Tarefa a:
Com base na secção do documento, responda:
(i) Para quantos anos passa o prazo de validade da informação prévia favorável?
(ii) A partir de que data será obrigatória para os municípios a utilização da Plataforma Eletrónica dos Procedimentos Urbanísticos?
(iii) Em que formato se prevê a futura submissão de pedidos na Plataforma?

——————————

Adicionalmente, determina-se que, caso não exista rejeição liminar ou convite para corrigir ou completar o pedido ou a comunicação, considera-se que o requerimento ou a comunicação se encontram corretamente instruídos, não podendo ser indeferido o pedido com fundamento na sua incompleta instrução.
Ainda em matéria de simplificação dos procedimentos urbanísticos, elimina-se a necessidade de parecer da entidade competente em matéria de património cultural em diversas situações. Assim, quanto a imóveis localizados em zonas de proteção de bens imóveis em vias de classificação ou de bens imóveis classificados de interesse nacional ou de interesse público, não há lugar a parecer da entidade competente em matéria de património cultural quando: se trate de obras no interior de bens imóveis, desde que não se verifique impacte no subsolo, ou alterações relativas a azulejos, estuques, cantarias, marcenaria, talhas ou serralharia; se trate de obras de conservação no exterior; e relativamente à instalação de reclamos publicitários, sinalética, toldos, esplanadas e mobiliário urbano.
Simultaneamente, alarga-se o prazo de validade da informação prévia favorável de um para dois anos, sem necessidade de solicitar prorrogações. E permite-se que o prazo de execução das obras possa ser prorrogado sem os limites atuais, de apenas poder ocorrer uma única vez e por período não superior a metade do prazo inicial.
Plataforma Eletrónica dos Procedimentos Urbanísticos
Prevê-se que os regulamentos municipais só podem abranger certo tipo de matérias, não podendo, por exemplo, abordar matérias relativas aos procedimentos administrativos ou a documentos instrutórios, assim procurando harmonizar os procedimentos nos vários municípios do País. Além disso, impede-se que os municípios possam exigir documentos instrutórios adicionais face aos previstos na lei e em portaria especificamente destinada à identificação desses documentos. Assim, para efeitos de clarificação, é adotada uma lista não exaustiva de documentos que não podem ser exigidos, nem pela referida portaria nem pelos regulamentos ou pela prática dos municípios.
Prevê-se a criação de uma Plataforma Eletrónica dos Procedimentos Urbanísticos, que permita, entre outras funcionalidades, apresentar pedidos online; consultar o estado dos processos e prazos; receber notificações eletrónicas; obter certidões de isenção de procedimentos urbanísticos; uniformizar procedimentos e documentos exigidos pelos municípios; e a futura submissão de pedidos em formato Building Information Modelling (BIM), com automatização da verificação do cumprimento dos planos aplicáveis. Esta Plataforma será de utilização obrigatória para os municípios a partir de 5 de janeiro de 2026.

——————————

Tarefa b:
Transcreva sem alterações as linhas abaixo, desde a linha que contém "phylum: Tracheophyta" até à última linha, ambas incluídas.

Linhas da tarefa:
——————————

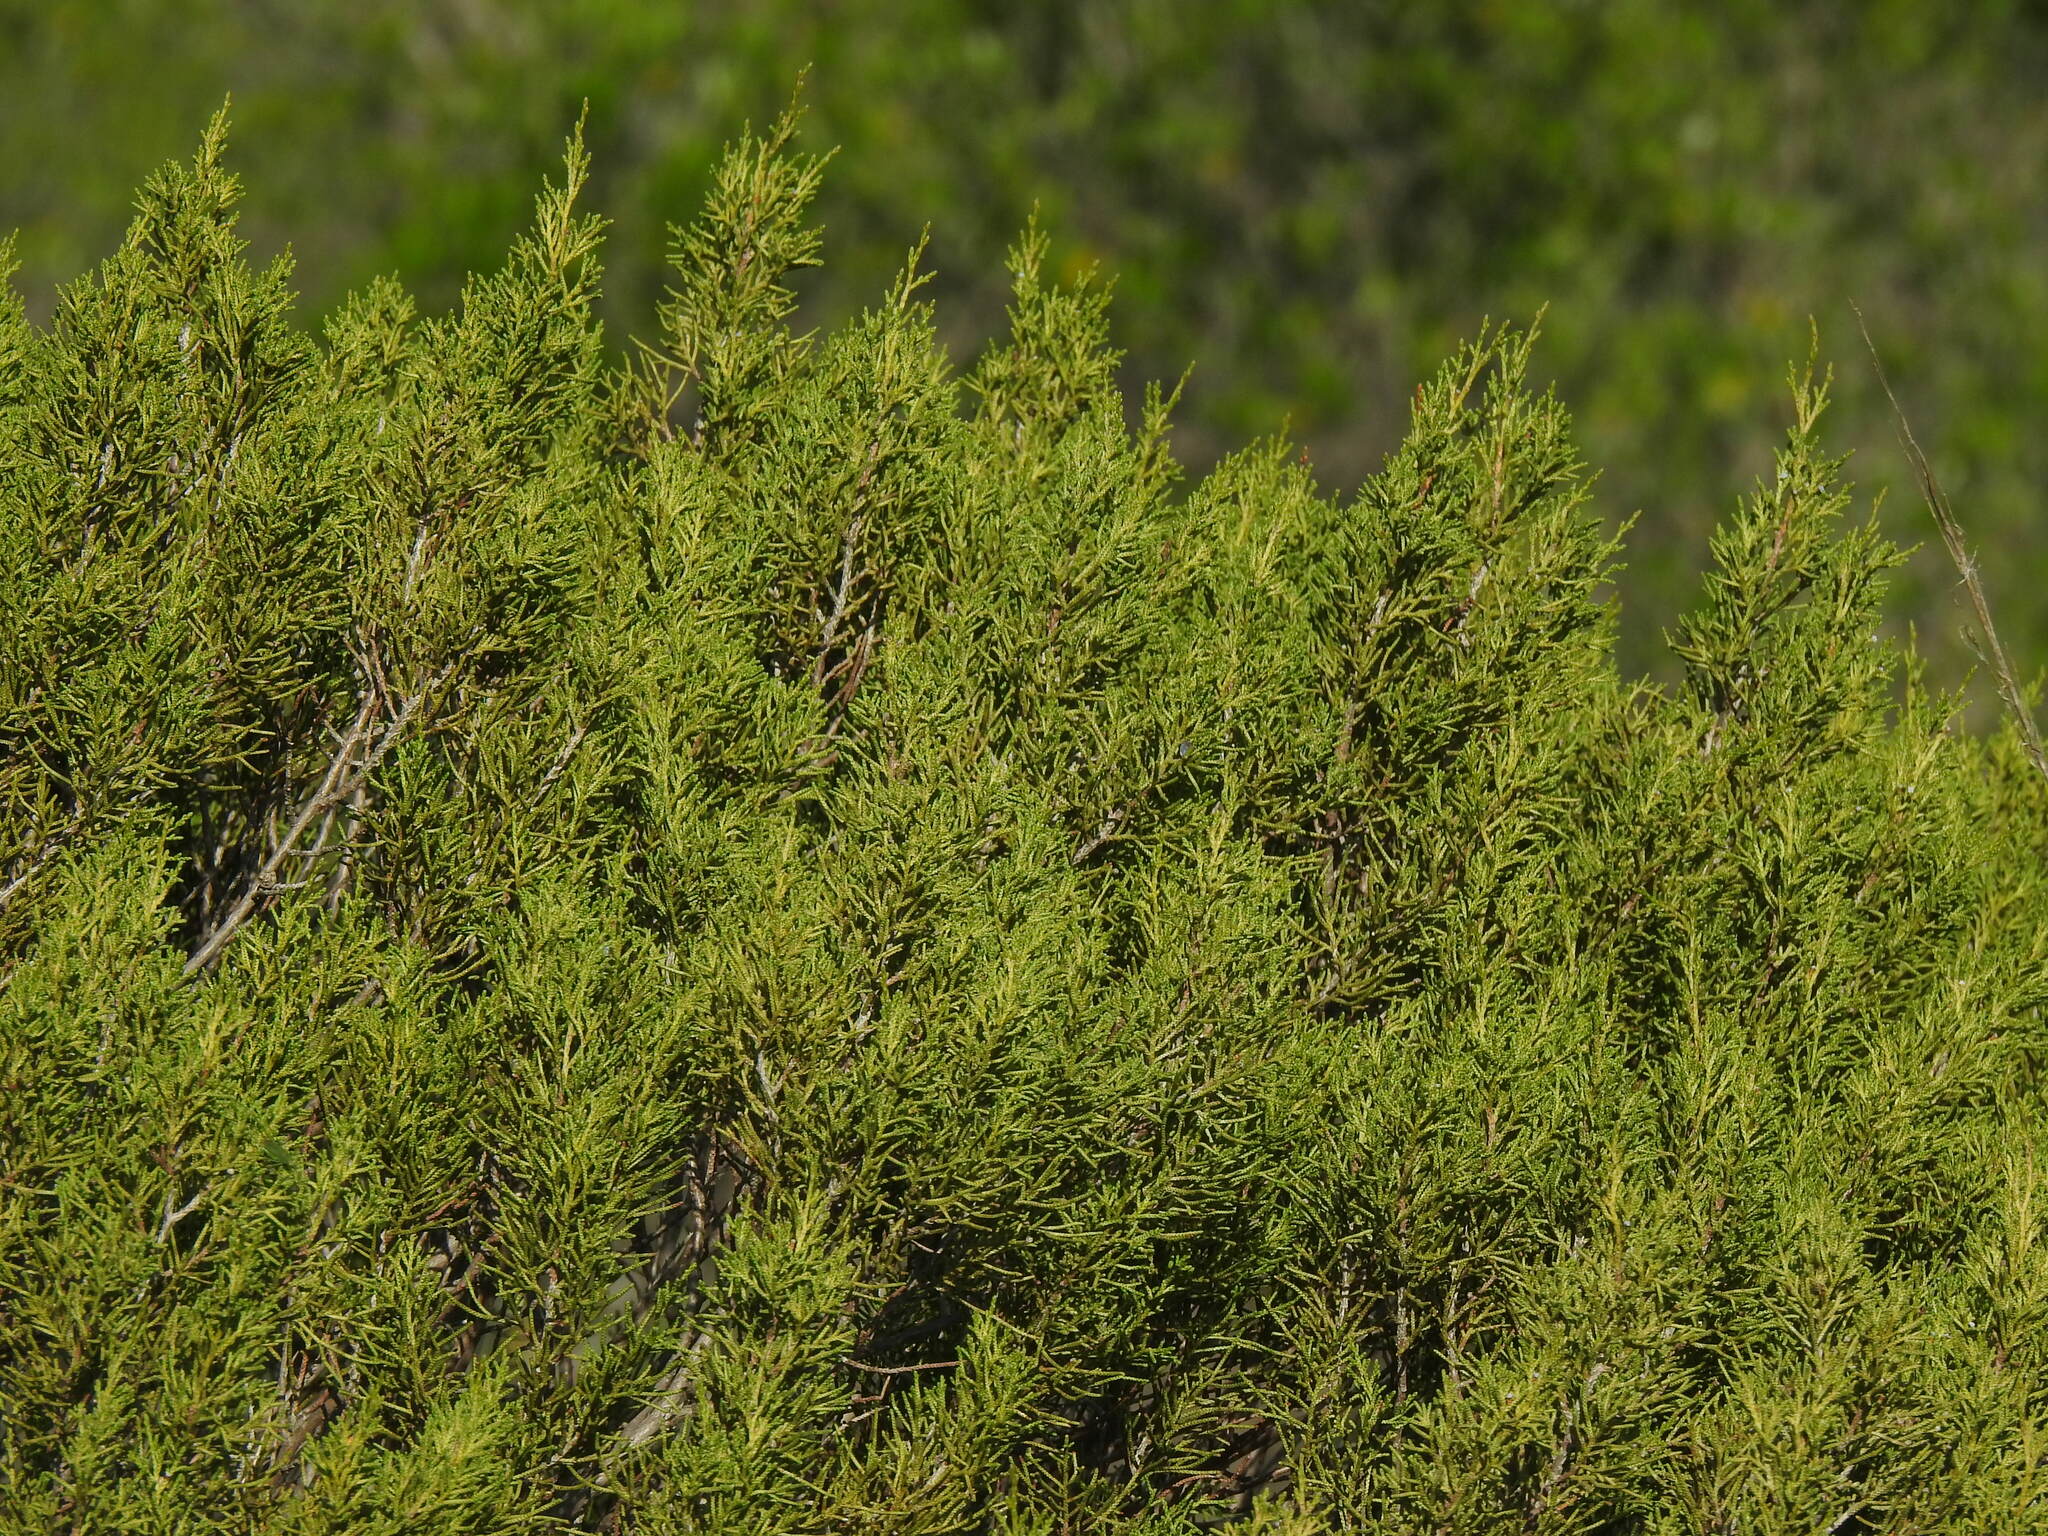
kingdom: Plantae
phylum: Tracheophyta
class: Pinopsida
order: Pinales
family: Cupressaceae
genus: Juniperus
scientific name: Juniperus phoenicea
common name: Phoenician juniper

——————————

Resposta à tarefa a:
(i) Dois anos.
(ii) A partir de 5 de janeiro de 2026.
(iii) Building Information Modelling (BIM).

Resposta à tarefa b:
phylum: Tracheophyta
class: Pinopsida
order: Pinales
family: Cupressaceae
genus: Juniperus
scientific name: Juniperus phoenicea
common name: Phoenician juniper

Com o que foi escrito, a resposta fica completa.